TEXT SHOWN section start

Question

I have been told to find a fix to Cross Site Scripting (XSS) in some of my bank old .asp pages.

I did some research on the subject, but I didn't find an answer to my problem. It's the first time I heard about XSS and the first time I am looking at ASP (although the page has nothing but HTML) and I haven't been into web design for about 2 years now, so I am very very rusty.

So for example, I have this form

<form method="POST" id="CH" name="CH" action="http://some_url/some.asp">
<input type="hidden" name="srv" value="1" ID="srv"/>
<TABLE border="0" cellpadding="0" cellspacing="0" width="100%" align="center">
    <TR valign="top">
            <TR>
                <TD align="center">Input something here
                <input name="input_something" type="text" class="field-no-fit" maxlength="12" value="">
                </TD>
            </TR>
    </TR>
</TABLE>
</form>

If I manually input the URL (which contains this form) as

http://this_url/this.asp?1=%22%3E%3Cscript%3Ealert%28HelloWorld%29%3C/script%3E%3Cimg%20alt=%22%22%20src=%22

the page will load and then it will throw a javascript alert and display an error image.

My goal is to stop scripts from running when opening the page. I read about Server.HTMLEncode but can't find a way to use it to stop the script from running at page load.

Thanks in advance!

EDIT: Will I be able, at least partially, to work around it if I replace the input's value with: "<%= Server.HTMLEncode(Request("input_something"))%>"

I cannot test it, since, currently, I have no access to IE6, and all the other browsers (including IE>6 versions) avoid the error (already disabled XSS Filter in the Security tab, but it does not work)

Was it helpful?

Solution

i do not think that has anything to do with the browser?

you obviously write the content of a querystring parameter directly on your page like so:

<%=Request.QueryString("1")%>

that is bad.

as you already have found out you should use

server.htmlencode( Request.QueryString("1") )

everywhere on your pages where you write user input directly on the page.

that should do the trick

also have a look here

OTHER TIPS

(I do not know much about ASP) You may be able get an easy fix by enabling ASP request validation. As with any behaviour changes, a number of things can break on other pages (although this would be surprising), so test the the change first. See Step 1 in http://msdn.microsoft.com/en-us/library/bb355989.aspx

Your server is filling in all tags on the page, including the hidden "srv" input, from URL parameters, with no filtering for HTML tags, which then get pasted into the page. You can limit this form to respond to POST only, not GET method, then your example attack will not work. This is probably the easiest and most harmless fix.

Finally, look if you can set cookie attribute for whatever cookie is used to track sessions to HTTPOnly.

TEXT SHOWN section end

• _EXERCISE REQUIREMENTS_:
Decide whether each statement agrees with the text on XSS in old ASP pages, answering yes or no and quoting the text's deciding words. 1. The asker has kept working in web design throughout the past two years. 2. The solution advises using server.htmlencode wherever user input is written directly on the page. 3. One tip says that making the form respond to POST only would stop the example attack. Use only the text above, with nothing from outside it.

DATASET EXCERPTS section start

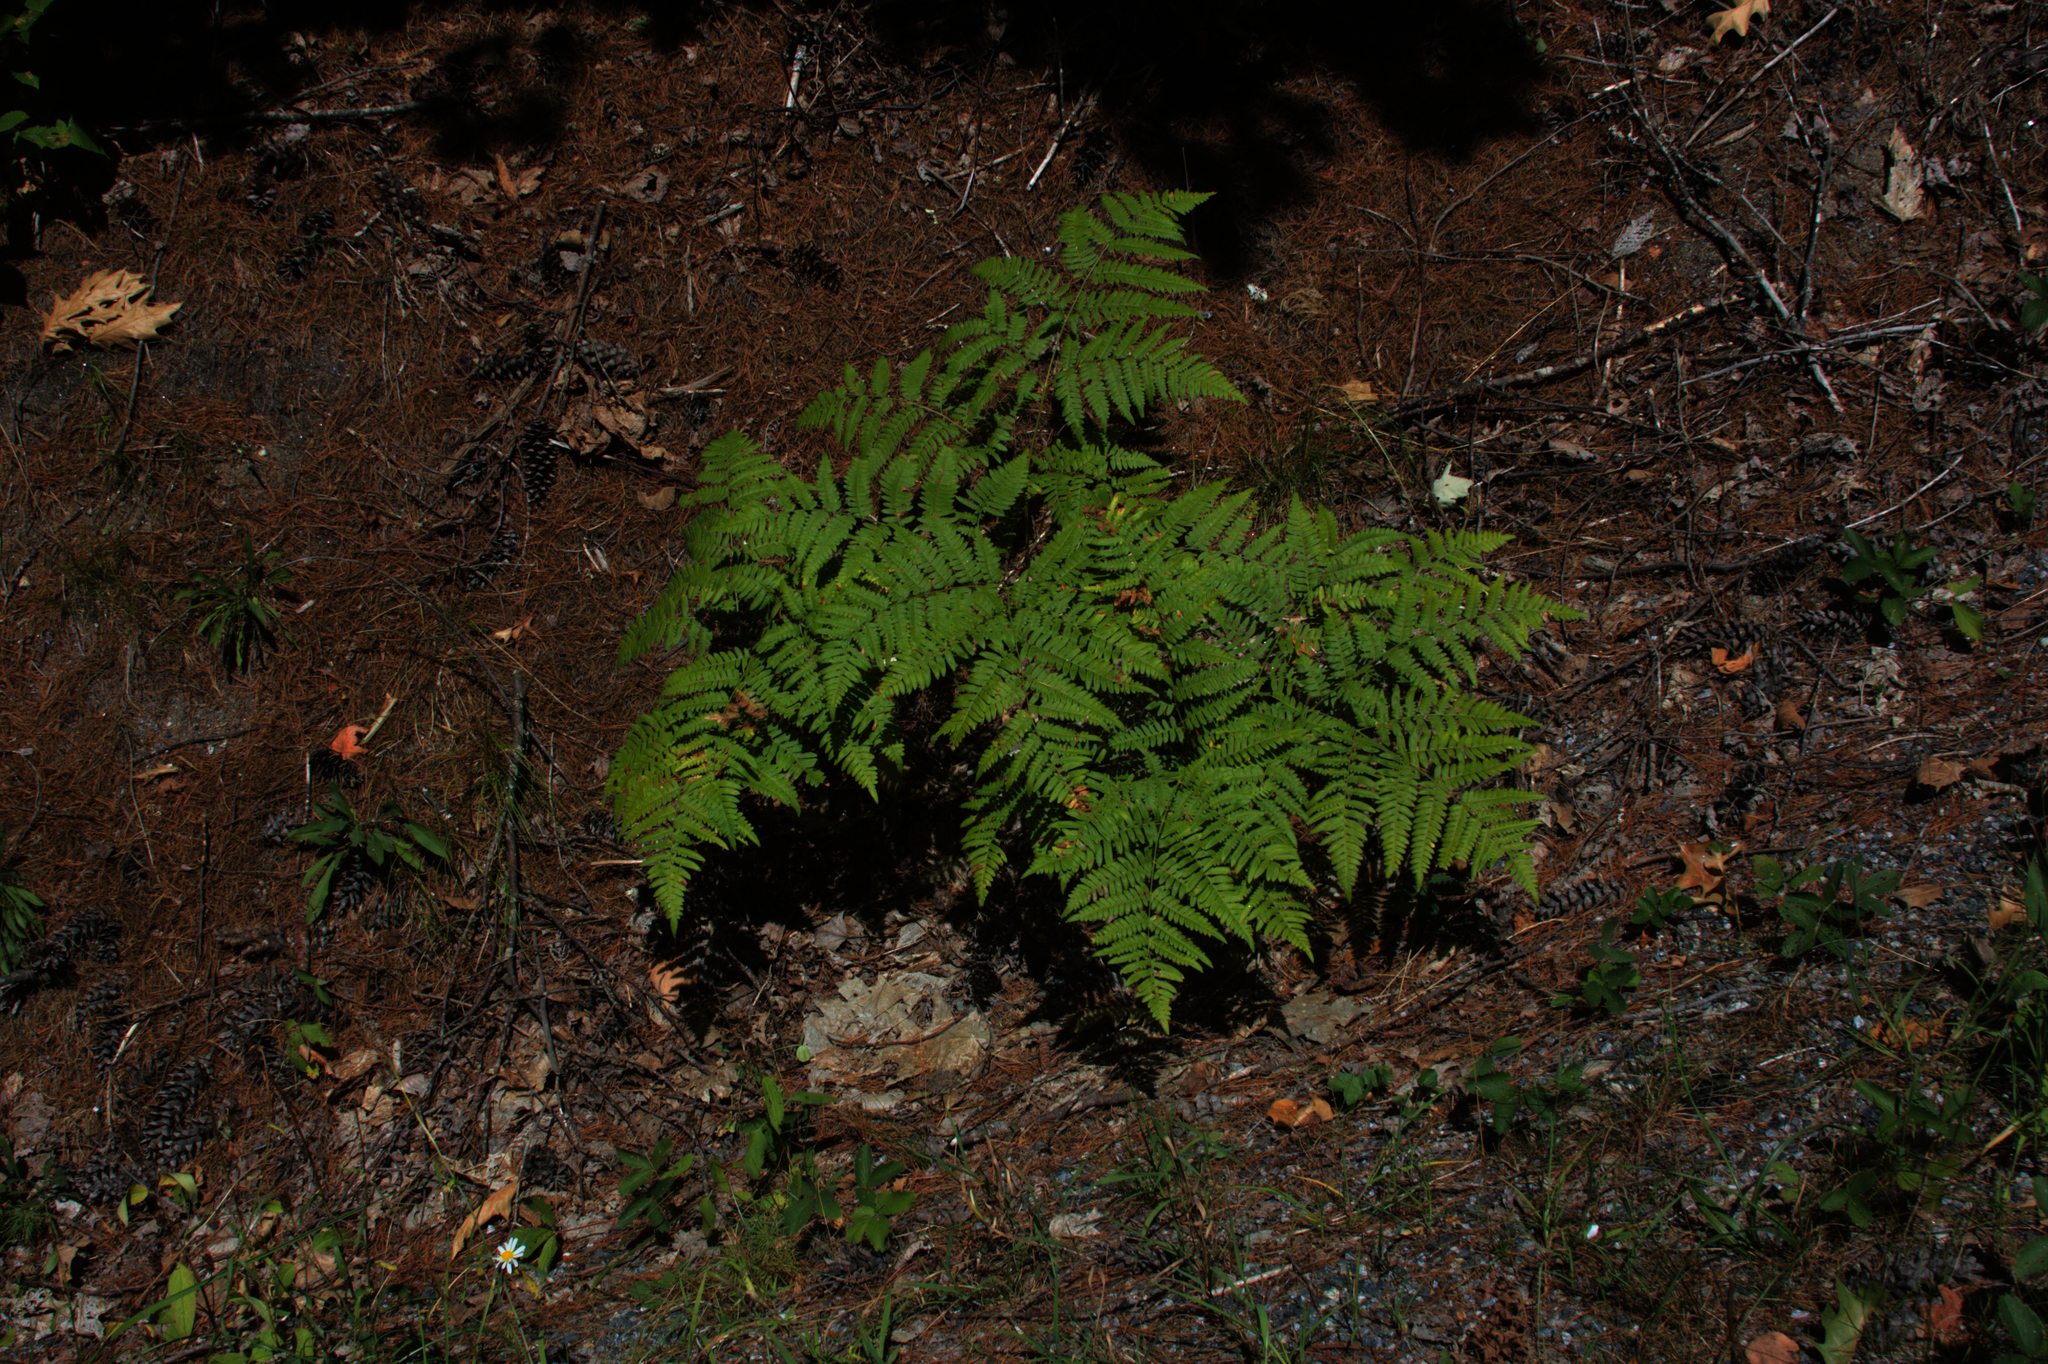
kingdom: Plantae
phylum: Tracheophyta
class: Polypodiopsida
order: Polypodiales
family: Dennstaedtiaceae
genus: Pteridium
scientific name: Pteridium aquilinum
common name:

DATASET EXCERPTS section end

• _TASK RESPONSE_:
1. No: "I haven't been into web design for about 2 years now"
2. Yes: "everywhere on your pages where you write user input directly on the page."
3. Yes: "You can limit this form to respond to POST only, not GET method, then your example attack will not work."